Zambia’s Minister of Health, Sylvia Masebo said for Africa to achieve its quality health delivery goals its unity towards the common interest must not be compromised.
She as means of demonstrating its support to the African agenda, Zambia has approved and launch the Africa CDC strategic plan 2023 to 2027, which outlines a clear roadmap to address the continent’s health challenges, strengthen public health systems, and ensure a coordinated response to emerging threats.
The continent had made major scientific advances in the last few years, including in digital disease surveillance, and building public-private partnerships. This includes, the formulations of instruments to manufacture vaccines and advance health delivery.
But the CPHIA co-chair and researcher at the University of Health and Allied Sciences in Ghana, Professor Margaret Gyapong, said in as much as Africa has all the instruments available to advance vaccine manufacturing only 25 percent of the regional grouping are benefitting from these instruments and have manage to develop their own instruments within their region.
“So, what we need the rest of the regional communities to do, is to develop mechanisms that can help them monitor, evaluate and score the different member states that they have and also gauge the effectiveness of all the instruments they have agreed to,” she said.
African governments have committed themselves to many protocols and instruments but few of these countries are adhering to them.
Professor Gyapong argued that for Africa to achieve all these targets there has to be unwavering political will.
She said there is still more opportunities for regional economic communities to develop advocacy and evident generation mechanisms that would ensure that member states would take part and also hold them accountable to their commitment.
Despite all the strides made, only 28 percent of African health facilities have access to electricity.
The WHO Director General Tedros Adhanom Ghebreyesus said to address these challenges Africa must remain united. While reaffirming the WHO’s commitment to continue supporting the continent, DG Tedros said the continent must take the lead.
Climate change is having a growing impact on the African continent, hitting the most vulnerable hardest, and contributing to food insecurity, population displacement and stress on water resources.
An African Development Study (ADB) report disclosed that Africa is losing between 5 to 15 percent of its Gross Domestic Product (GDP) due to Climate Change.
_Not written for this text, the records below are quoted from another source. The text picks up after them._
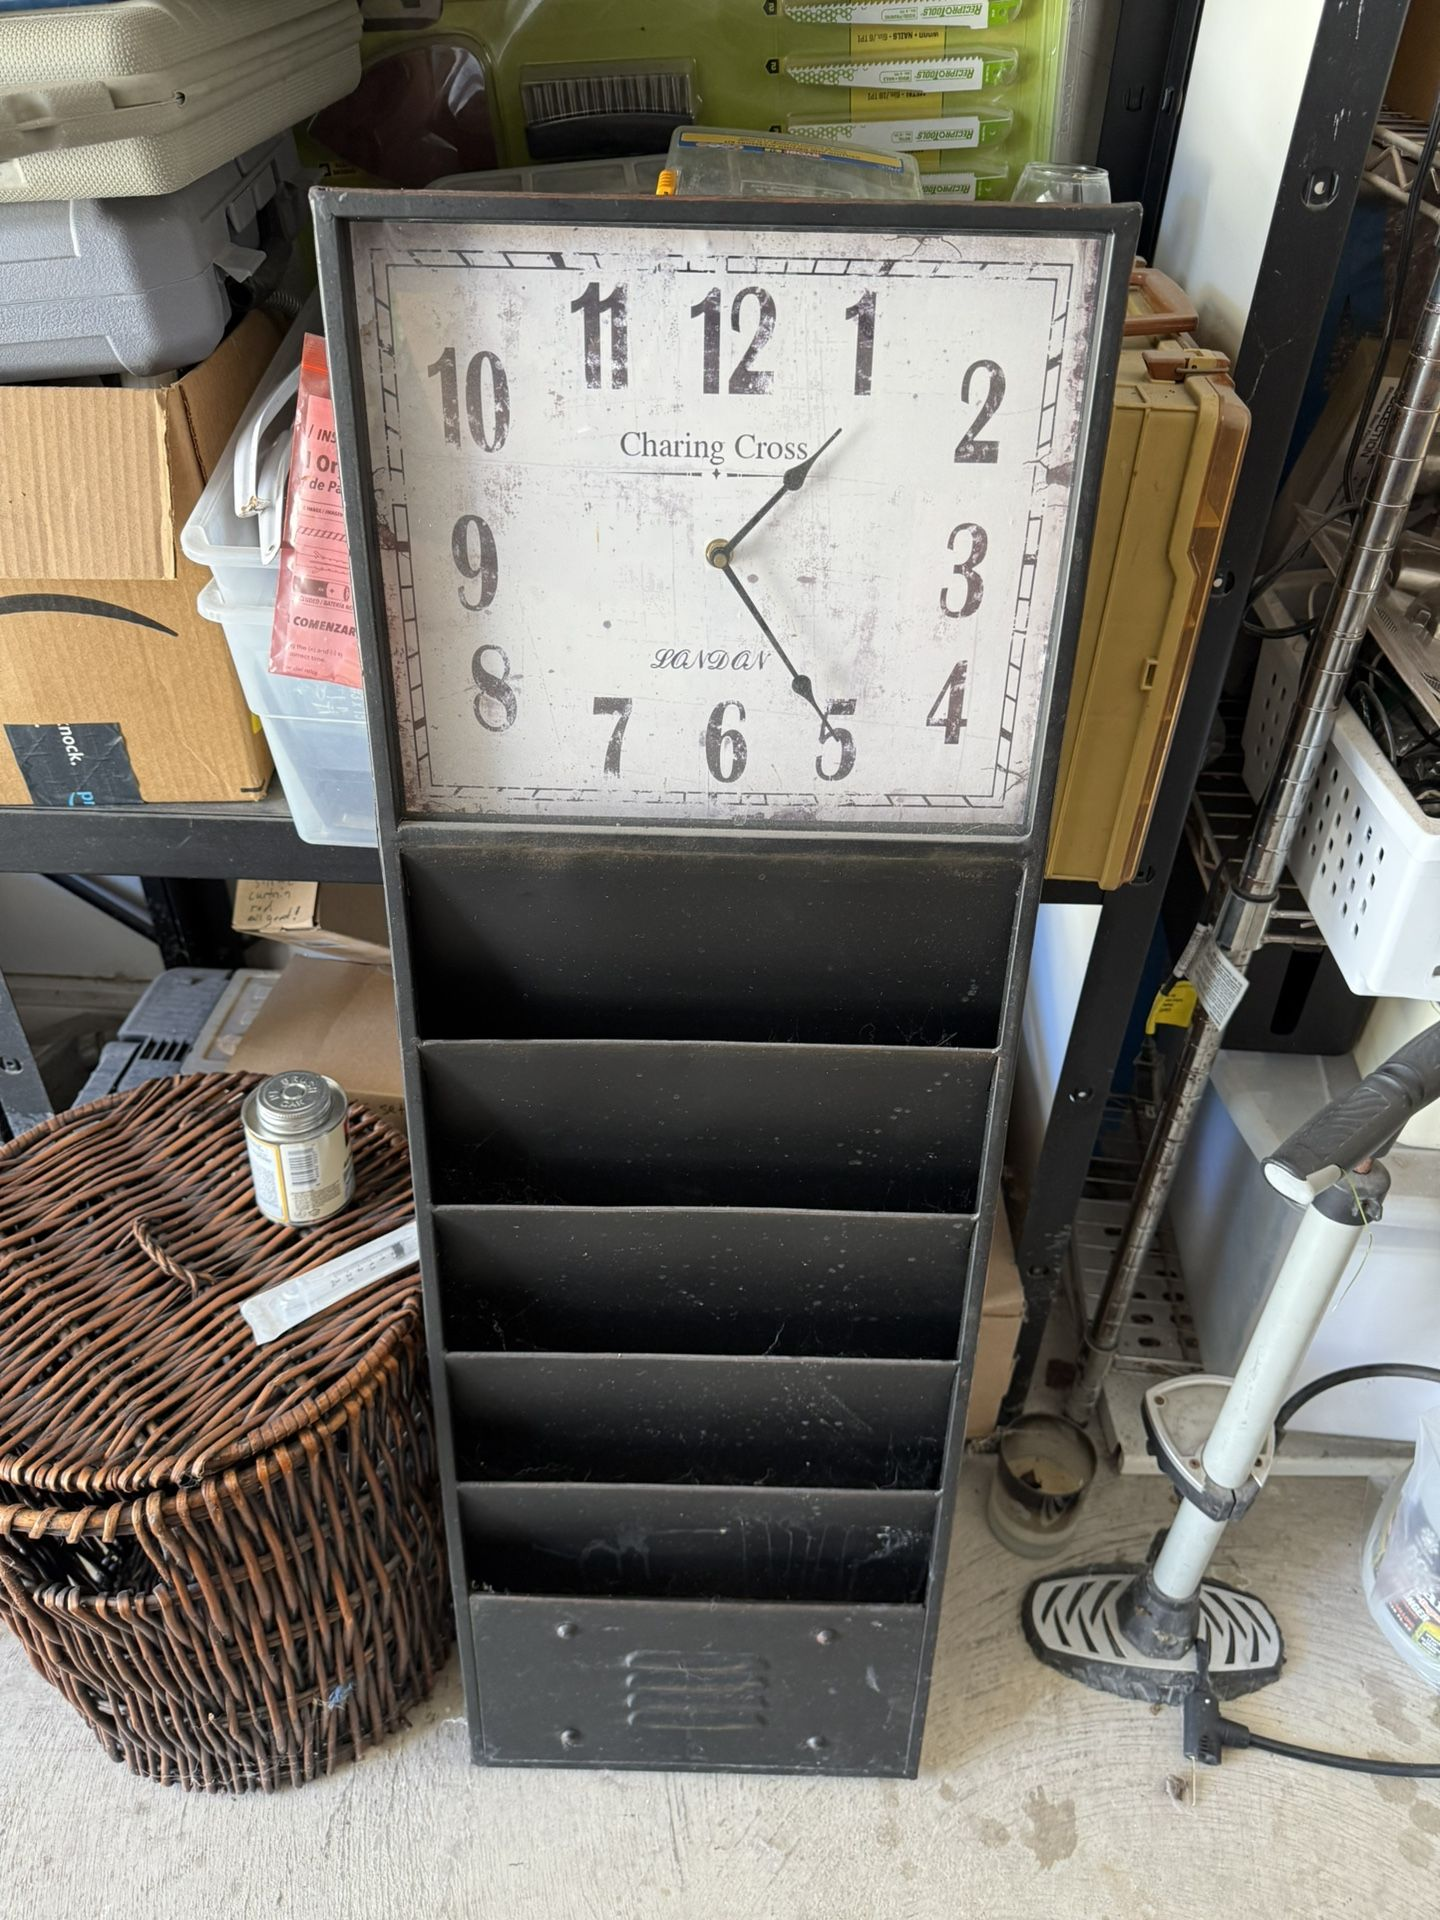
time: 1:23
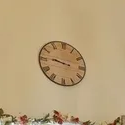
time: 9:15
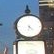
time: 4:33
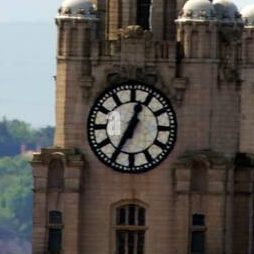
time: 12:34
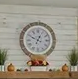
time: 12:49
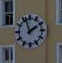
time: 1:56
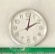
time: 2:01
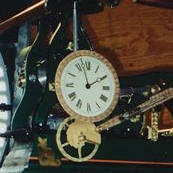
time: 1:57
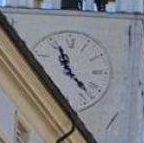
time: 11:22
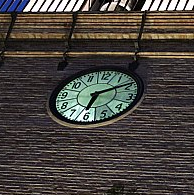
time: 6:10
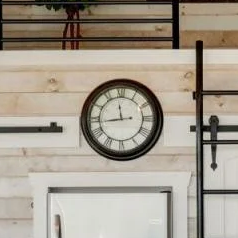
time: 11:43
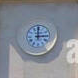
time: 3:00
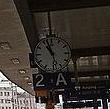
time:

To respond to these challenges, Ministers of Health around the world will meet at the United Nations Climate Change Conference dubbed COP28 in Dubai, United Arab Emirates to discuss means of finding immediate and long-term solutions.
“Africa needs to prepare and collaborate in the face of new health threats posed by Climate Change,” Dr Jean Kaseya, Director General, Africa CDC said.
He disclosed that eighteen African countries are currently battling cholera with 4000 registered deaths as a result of climate change.
“These factors pushed the Africa CDC to advocate for the implementation of a One-Health approach geared towards addressing effects of climate change,” he added.
Attended by 5,000 delegates and followed online by over 20,000 people from around the world, the Lusaka conference is expected to shape the destiny of Africa in health care delivery.
It focuses on pandemic preparedness and resilient financing mechanisms for Africa, fostering African-led innovation: Advancing Local Production in Vaccines, Diagnostics and Therapeutics, delivering Universal Health Coverage in Africa – Strengthened and Equitable Health Systems, for Women by Women: Access to adequate healthcare for young girls and women in Africa, safeguarding Africa’s Health Security: health emergencies, biosecurity, climate change, and multi-sectoral response mechanisms, transforming Health in Africa through Digital Innovation, whole-of-society – the Power of Engaging Civil Society, the Private Sector and Local Philanthropy, combating Infectious Diseases, NTDs and Antimicrobial Resistance in Africa and unmasking the Silent Epidemics: NCDs, Mental Health and Injuries.